▶ [GIVEN PASSAGE]
▼

So you want to add a line in the script to add the p4 executables to the path again.
Anonymous
To Anon of the Jan 27 2008 post :
That script works great, thanks for that
G
Unknown User (mark.wolff)
I have hudson running as a widows service and now I need to change the port number. On previous installs, I fixed this before I set up the windows service. Can I change the port number now?
Unknown User (robert)
You can configure that in hudson.xml
Look for httpPort in the <arguments> line.
Unknown User (hmaass)
Another alternative for the init script is the Tanuki Service Wrapper. They already provide an example for hudson:
http://wrapper.tanukisoftware.org/doc/english/integrate-jar-win.html
Unknown User (mnadeem)
Jenkins Runner does use tanukisoftware JSW
Unknown User (testmonkey)
I am using Hudson on Windows XP 64-bit. I have been using version 1.320 and I tried to upgrade to 1.352. Unfortunately when I upgraded to 1.352, I was unable to login to Hudson. I am running Hudson as a Windows service.
Here is the procedure that I followed:
1. Stop the Windows service for Hudson
2. Copy the WAR file to c:\hudson
3. Start the Windows service
After doing this and not being able to login, I followed the same procedure to roll back to 1.320 and was able to login again.
Unknown User (suresh)
Hi,
Am new to CI and jenkin's too, when i hit the test drive... the jenkin's console says "Jenkins is fully up and running" and when i try to hit the http://localhost:8080/ its showing connection refused. can anyone help me with this...

▲

▶ [STORED DATA]
▼

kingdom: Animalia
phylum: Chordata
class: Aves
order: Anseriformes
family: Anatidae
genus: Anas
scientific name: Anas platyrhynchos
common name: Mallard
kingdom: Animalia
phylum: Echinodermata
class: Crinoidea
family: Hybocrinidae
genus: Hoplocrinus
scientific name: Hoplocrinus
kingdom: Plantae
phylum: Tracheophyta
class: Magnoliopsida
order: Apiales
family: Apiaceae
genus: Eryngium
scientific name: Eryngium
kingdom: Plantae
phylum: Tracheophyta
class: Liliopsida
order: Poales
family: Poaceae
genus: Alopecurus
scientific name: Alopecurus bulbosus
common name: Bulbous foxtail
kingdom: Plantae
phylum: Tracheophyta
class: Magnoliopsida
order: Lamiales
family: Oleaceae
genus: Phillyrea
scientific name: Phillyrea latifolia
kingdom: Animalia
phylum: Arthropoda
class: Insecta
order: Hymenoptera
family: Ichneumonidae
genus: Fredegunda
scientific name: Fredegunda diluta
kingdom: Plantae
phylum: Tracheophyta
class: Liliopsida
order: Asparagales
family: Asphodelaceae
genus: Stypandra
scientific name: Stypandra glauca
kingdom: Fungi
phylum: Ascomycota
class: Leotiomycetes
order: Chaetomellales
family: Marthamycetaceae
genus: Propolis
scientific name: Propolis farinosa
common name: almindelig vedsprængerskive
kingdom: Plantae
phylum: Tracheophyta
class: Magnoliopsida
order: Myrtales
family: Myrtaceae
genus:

▲

▶ [PARTS OF THE EXERCISE]
- A) In the Hudson discussion, what file does robert say to edit to change the port number, and what should be looked for there?
- B) Write the next part of the Hudson discussion, picking up right after its final sentence.

▶ [RESULTS OF THE EXERCISE]
- A) hudson.xml; look for httpPort in the <arguments> line.

- B)
Am using windows machine.
do i need the tomcat to be installed in my machine?? or i can't able to launch the test drive with windows machine. Thanks in advance
Unknown User (annetheagile)
On windows, using the installer is now the best practice, per the home page. I added that note to the page, above but it might need time to be posted.
Unknown User (mnadeem)
Jenkins Runner can also be used to manage jenkins in any environment
Unknown User (immohuneke)
I've managed to install Jenkins and other software in a CentOS 7 virtual machine provisioned into AWS EC2 using a Vagrant script with the AWS provider.
My experiences are written up under http://aspsp.blogspot.ch/2016/01/use-vagrant-to-set-up-centos-7-vm-in.html
Unknown User (shankar)
I added my case study titled how I setup git, gerrit, nginx, jenkins for continuous delivery of cpp builds and tests. Now some person has deleted that page. I came back here to refer what I did before and its gone. That will teach me to share on a public site. I cant even find my deleted page. I wont be contributing here anymore thats for sure. And the page is not even available in wayback machine. This site is not available on archive.org/web Thats sad. I should have kept a copy of my notes.
Unknown User (shankar)
OK. I restored my page and got a copy. I created a separate page for the bozo who shat on my page. Everything is fine again.
Unknown User (rnhurt)
Just a note on using Jenkins on AWS behind an ELB (Elastic Load Balancer). In my case I had my master node behind an ELB with slave nodes spread out over other VPCs in other regions. Every minute or so my slaves would all disconnect and reconnect with an "java.io.eofexception unexpected stream termination" error. It turns out that ELBs don't really like long running connections (such as the one between master <--> slave) and they have an Idle Timeout setting that defaults to 60 seconds. After the timeout occurs with no traffic between the systems the ELB closes the connection. Jenkins notices the dropped connection, throws a EOFException, and reconnects. This happens again, and again, and again.
My solution was to increase the ELB Idle Timeout to 3600 (the maximum) seconds. Hopefully, there will be traffic between the master and slave which will reset the clock on the timeout. I think a better solution might be to have some sort of keepalive for slaves.
Unknown User (yanpei526)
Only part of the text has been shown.